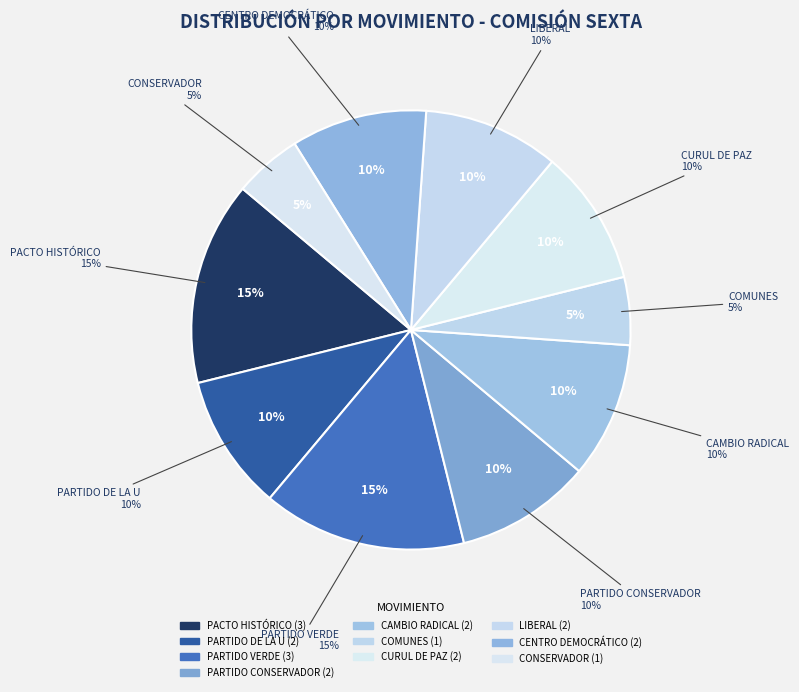

Count the number of slices in the pie.

10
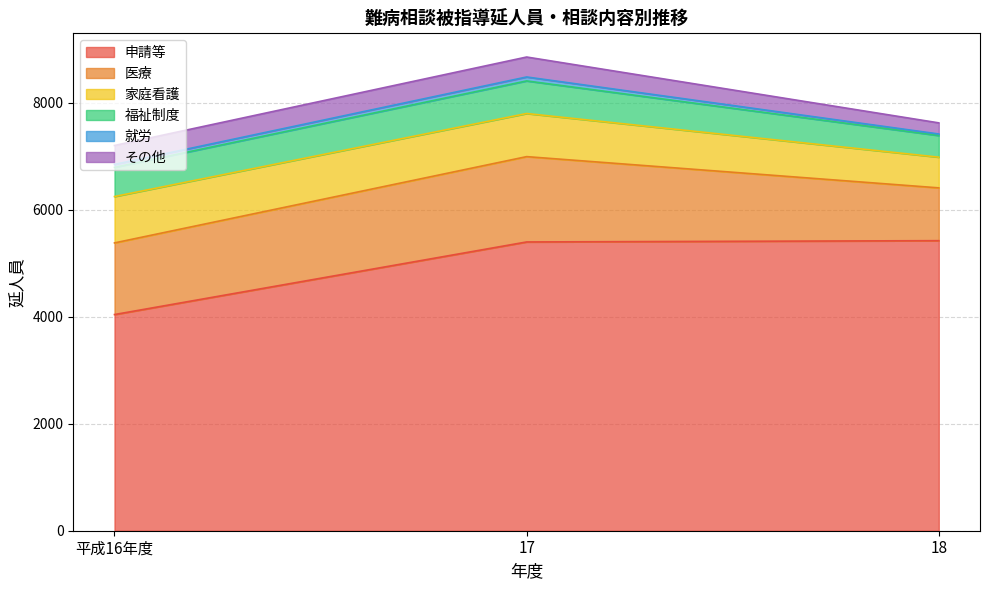

Rank the series at 平成16年度 from lowest to highest value.

就労, その他, 福祉制度, 家庭看護, 医療, 申請等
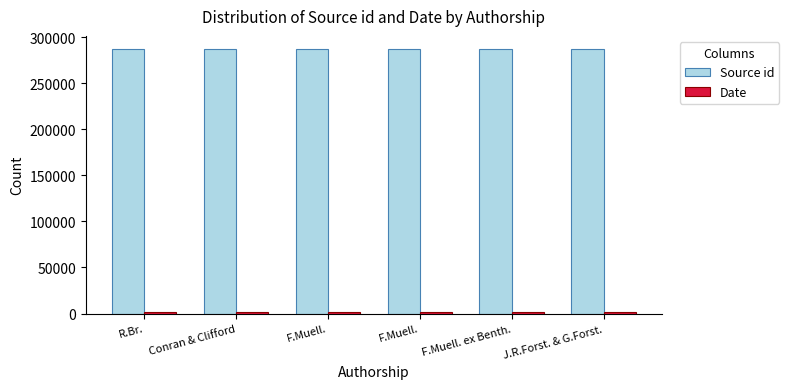

Which label corresponds to the largest value in the chart?

Conran & Clifford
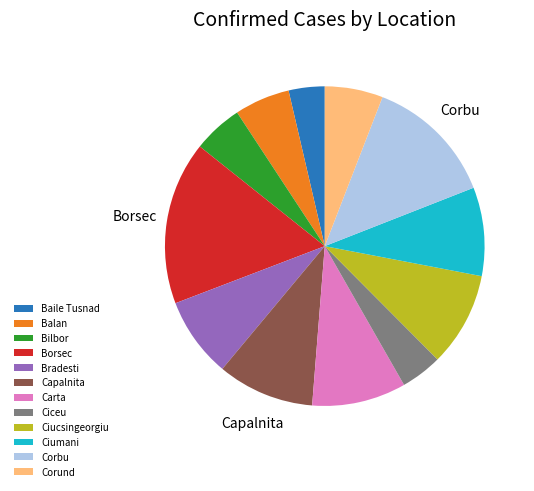

Does Ciumani represent more than half of the total?

No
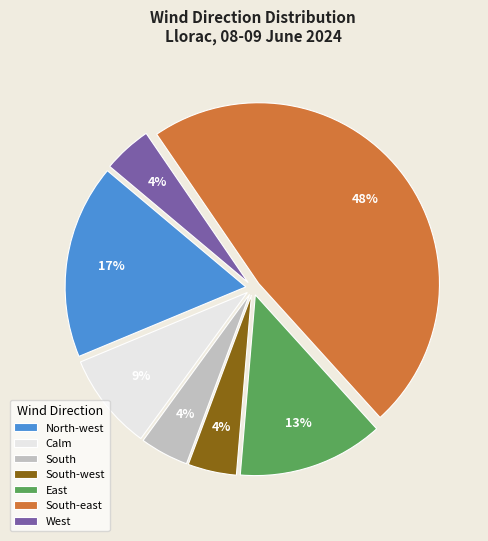

The South slice represents 4% of the pie. True or false?

True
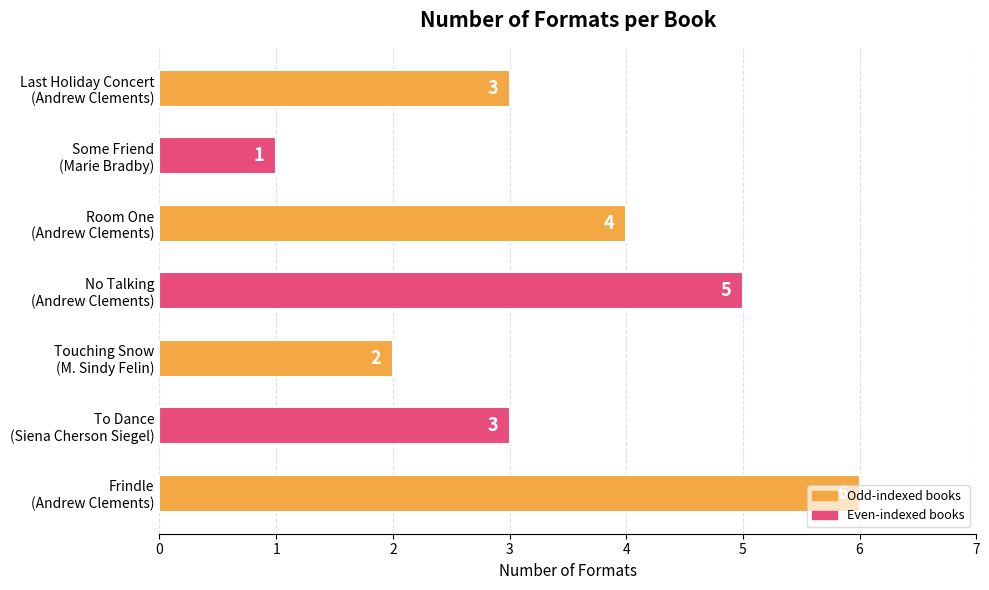

What is the sum of all values?

24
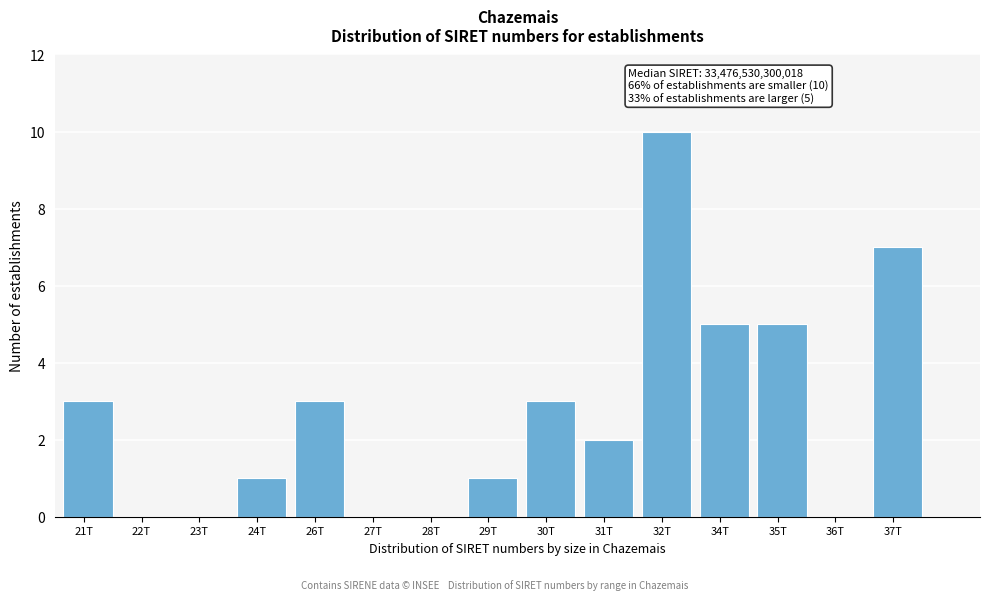

Reading left to right, extract all data points from this chart.

21T=3	22T=0	23T=0	24T=1	26T=3	27T=0	28T=0	29T=1	30T=3	31T=2	32T=10	34T=5	35T=5	36T=0	37T=7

→ **What you will do**
Put every text line from the rows above into one numbered list, skipping blank lines and leaving out the pictures.

→ **Written solution**
1. Count the number of slices in the pie.
2. 10
3. Rank the series at 平成16年度 from lowest to highest value.
4. 就労, その他, 福祉制度, 家庭看護, 医療, 申請等
5. Which label corresponds to the largest value in the chart?
6. Conran & Clifford
7. Does Ciumani represent more than half of the total?
8. No
9. The South slice represents 4% of the pie. True or false?
10. True
11. What is the sum of all values?
12. 24
13. Reading left to right, extract all data points from this chart.
14. 21T=3	22T=0	23T=0	24T=1	26T=3	27T=0	28T=0	29T=1	30T=3	31T=2	32T=10	34T=5	35T=5	36T=0	37T=7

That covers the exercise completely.